# How much exercise for a mini?



## lily cd re

I just wrote a reply in your training questions thread, but now feel I need a reminder about how old Bella is. Unless she is an adolescent/older puppy I think that amount of exercise might even be excessive. If she is really young then definitely too much on leash time.


----------



## Daywalker

She's 8 months old. I've had her for 3 days. She previously lived with an older lady who ended up not being able to keep her for personal/health reasons. 

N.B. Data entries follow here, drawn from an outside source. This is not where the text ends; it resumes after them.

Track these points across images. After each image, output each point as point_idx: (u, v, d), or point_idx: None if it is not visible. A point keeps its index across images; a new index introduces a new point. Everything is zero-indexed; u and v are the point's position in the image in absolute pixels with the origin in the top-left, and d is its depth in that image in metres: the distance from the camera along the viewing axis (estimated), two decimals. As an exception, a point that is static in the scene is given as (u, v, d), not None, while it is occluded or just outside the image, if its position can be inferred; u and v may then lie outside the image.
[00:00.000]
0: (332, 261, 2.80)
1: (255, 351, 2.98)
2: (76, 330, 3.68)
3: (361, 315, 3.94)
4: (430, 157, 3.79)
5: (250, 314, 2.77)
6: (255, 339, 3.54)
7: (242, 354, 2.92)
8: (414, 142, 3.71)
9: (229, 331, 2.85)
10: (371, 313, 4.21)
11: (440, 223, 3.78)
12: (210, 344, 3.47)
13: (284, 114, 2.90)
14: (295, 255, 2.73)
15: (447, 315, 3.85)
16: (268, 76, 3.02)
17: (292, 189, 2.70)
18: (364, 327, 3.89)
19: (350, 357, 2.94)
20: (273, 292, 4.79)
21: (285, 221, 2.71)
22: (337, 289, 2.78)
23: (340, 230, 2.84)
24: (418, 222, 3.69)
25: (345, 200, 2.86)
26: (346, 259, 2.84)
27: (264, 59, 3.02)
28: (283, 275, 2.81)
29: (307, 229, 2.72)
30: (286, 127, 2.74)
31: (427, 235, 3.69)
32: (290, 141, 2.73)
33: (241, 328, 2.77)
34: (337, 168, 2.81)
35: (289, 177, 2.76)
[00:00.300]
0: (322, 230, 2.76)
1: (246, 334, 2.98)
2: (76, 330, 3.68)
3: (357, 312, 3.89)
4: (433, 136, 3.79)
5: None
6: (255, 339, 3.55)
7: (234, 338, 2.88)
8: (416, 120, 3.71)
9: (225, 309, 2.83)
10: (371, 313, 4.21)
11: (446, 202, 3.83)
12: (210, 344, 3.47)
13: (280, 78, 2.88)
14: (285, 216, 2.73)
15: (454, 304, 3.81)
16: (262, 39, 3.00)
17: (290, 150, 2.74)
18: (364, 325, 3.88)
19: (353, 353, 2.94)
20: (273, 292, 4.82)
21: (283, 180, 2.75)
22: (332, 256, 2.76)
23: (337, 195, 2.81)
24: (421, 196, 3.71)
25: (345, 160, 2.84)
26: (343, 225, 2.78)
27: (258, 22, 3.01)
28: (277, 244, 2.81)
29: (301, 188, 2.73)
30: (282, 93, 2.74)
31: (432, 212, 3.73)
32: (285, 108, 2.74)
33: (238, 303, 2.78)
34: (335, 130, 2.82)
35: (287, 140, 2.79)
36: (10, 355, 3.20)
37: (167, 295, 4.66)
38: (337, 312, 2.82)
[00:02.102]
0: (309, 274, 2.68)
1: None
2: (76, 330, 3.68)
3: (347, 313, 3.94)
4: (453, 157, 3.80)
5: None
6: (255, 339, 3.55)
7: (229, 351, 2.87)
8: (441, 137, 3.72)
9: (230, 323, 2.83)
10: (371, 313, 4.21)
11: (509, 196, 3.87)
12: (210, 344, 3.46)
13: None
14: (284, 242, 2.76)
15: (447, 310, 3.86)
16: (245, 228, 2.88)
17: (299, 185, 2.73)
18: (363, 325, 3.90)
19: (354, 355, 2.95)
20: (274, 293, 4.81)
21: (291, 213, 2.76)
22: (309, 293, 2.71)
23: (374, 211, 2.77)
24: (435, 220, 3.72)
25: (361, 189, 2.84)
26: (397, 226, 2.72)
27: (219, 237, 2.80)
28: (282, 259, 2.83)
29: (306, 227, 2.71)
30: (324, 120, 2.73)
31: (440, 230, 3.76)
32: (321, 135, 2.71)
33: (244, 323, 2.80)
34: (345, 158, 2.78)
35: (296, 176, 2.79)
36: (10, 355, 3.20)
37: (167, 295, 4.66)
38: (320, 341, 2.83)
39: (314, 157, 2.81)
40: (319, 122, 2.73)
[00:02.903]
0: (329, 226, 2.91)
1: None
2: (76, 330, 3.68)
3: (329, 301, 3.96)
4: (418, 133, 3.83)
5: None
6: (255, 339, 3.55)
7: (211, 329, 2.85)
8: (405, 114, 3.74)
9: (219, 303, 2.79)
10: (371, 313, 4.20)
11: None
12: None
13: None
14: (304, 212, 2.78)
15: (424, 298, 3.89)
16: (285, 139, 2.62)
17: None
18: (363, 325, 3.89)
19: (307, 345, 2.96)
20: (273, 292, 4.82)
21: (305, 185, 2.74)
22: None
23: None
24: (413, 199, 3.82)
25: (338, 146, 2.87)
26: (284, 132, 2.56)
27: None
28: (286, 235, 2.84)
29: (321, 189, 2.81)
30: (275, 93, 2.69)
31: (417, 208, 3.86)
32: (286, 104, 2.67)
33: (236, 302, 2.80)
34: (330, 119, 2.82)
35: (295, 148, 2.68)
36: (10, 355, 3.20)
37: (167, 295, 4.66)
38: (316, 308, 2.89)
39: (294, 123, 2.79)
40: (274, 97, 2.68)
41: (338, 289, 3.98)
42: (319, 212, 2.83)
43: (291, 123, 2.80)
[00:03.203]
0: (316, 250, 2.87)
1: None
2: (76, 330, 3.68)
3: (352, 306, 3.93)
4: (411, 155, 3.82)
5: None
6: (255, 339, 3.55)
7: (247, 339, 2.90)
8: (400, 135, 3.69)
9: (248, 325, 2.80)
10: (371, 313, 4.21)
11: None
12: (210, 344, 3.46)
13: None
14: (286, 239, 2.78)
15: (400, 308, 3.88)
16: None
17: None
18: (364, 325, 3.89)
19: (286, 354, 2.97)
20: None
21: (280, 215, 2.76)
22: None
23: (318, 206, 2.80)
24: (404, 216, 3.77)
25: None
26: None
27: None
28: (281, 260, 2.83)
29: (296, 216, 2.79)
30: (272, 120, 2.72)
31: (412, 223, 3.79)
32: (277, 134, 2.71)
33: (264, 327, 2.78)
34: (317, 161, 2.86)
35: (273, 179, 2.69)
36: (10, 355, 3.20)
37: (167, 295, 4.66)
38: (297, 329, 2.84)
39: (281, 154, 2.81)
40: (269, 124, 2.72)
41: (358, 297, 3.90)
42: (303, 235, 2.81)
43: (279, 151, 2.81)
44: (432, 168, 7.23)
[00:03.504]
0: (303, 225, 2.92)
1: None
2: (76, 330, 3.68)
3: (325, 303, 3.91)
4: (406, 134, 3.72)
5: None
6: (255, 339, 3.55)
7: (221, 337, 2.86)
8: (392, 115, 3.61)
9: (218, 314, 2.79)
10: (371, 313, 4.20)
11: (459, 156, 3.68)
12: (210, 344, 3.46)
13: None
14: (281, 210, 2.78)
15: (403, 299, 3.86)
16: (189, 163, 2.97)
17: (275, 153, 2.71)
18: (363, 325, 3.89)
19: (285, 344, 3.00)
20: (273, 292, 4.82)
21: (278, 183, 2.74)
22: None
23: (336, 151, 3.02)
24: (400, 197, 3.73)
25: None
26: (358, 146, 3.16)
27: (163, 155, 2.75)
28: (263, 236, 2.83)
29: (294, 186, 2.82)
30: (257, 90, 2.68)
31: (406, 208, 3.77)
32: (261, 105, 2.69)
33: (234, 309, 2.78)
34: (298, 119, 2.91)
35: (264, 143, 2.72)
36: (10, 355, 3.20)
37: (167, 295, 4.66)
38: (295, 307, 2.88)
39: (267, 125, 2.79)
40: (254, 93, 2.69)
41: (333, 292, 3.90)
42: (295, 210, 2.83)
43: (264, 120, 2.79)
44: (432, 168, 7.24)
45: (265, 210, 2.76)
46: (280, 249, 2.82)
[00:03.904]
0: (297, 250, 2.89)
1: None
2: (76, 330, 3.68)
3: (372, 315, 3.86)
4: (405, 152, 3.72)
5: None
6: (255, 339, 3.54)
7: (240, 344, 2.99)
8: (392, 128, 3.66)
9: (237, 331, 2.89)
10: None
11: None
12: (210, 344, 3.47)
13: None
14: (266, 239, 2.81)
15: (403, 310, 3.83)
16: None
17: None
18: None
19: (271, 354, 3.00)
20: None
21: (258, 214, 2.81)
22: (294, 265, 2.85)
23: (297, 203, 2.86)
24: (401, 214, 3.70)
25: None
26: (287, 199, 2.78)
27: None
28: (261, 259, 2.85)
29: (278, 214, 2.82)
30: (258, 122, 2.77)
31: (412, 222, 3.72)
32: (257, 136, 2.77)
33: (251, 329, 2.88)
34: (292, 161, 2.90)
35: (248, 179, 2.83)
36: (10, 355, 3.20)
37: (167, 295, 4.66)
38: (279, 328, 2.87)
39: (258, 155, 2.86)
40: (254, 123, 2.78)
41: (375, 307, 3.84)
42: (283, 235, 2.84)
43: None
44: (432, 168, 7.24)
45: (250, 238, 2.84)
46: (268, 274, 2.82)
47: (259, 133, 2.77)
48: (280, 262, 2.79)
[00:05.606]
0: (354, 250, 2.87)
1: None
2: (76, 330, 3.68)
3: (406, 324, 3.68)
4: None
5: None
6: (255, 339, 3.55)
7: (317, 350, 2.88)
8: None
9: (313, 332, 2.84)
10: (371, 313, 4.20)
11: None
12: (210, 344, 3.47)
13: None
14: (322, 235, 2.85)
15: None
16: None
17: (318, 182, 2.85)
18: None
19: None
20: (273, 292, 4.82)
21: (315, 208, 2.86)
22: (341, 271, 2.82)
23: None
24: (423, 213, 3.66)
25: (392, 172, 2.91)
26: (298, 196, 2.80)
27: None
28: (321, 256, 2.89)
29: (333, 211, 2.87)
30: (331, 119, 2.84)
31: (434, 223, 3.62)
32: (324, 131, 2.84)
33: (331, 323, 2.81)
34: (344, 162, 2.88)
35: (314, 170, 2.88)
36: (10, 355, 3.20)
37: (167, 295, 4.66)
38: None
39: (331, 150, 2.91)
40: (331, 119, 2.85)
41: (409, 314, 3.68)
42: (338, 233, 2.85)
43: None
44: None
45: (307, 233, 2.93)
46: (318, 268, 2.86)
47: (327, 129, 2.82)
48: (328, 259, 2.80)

Right now, Bella trots happily on walks (in the morning on the road; in the evening, laps of the yard because the pavement is hot). I'd absolutely do less if she looked tired or unhappy or if I ended up carrying her home. Even with two walks,when I let her loose, she still uses up most of the 2.5 acre yard running with Casper (10 years) until he's ready to go inside and then Bella still wants to play fetch. I let Casper loose on most of Bell's potty breaks but his recall is reliable and hers isn't so I'm reluctant to let her free (the yard is fenced but it's too big of a yard for me to want to chase her in it).


----------



## fjm

I would say it sounds about right, although if she has lived with an elderly lady who may not have walked her much I think you are wise to watch and make sure it is not too much too soon. Half an hour at a time leash walking plus free play and sniff time is a good combination - as you get to know each other better and can rely on her recall perhaps you could work up to longer walks off leash somewhere safe. My toys will happily do 3 miles or more off leash walking, when they can go at their own pace and pause to sniff and explore, and I Bella sounds to be very similar in size to Poppy.


----------



## lily cd re

Okay then, since you referred to her as a puppy I was thinking she was younger. I think of an 8 month old as a young adolescent more than a puppy. I agree with fjm then.


----------



## MollyMuiMa

I think you are doing fine! Being that you are on acreage and on soft surfaces and not cement, her joints are pretty safe. My Molly has had free access to our yard/patio ever since she was a pup while on a 30 ft longline( I live in an apartment) and regimented walks 2x a day for 30-60 mins with no harm at all. The longline was very helpful in teaching her an excellent recall! At 8 months old your girl is almost done growing but building muscle slowly will protect her knees for sure!


----------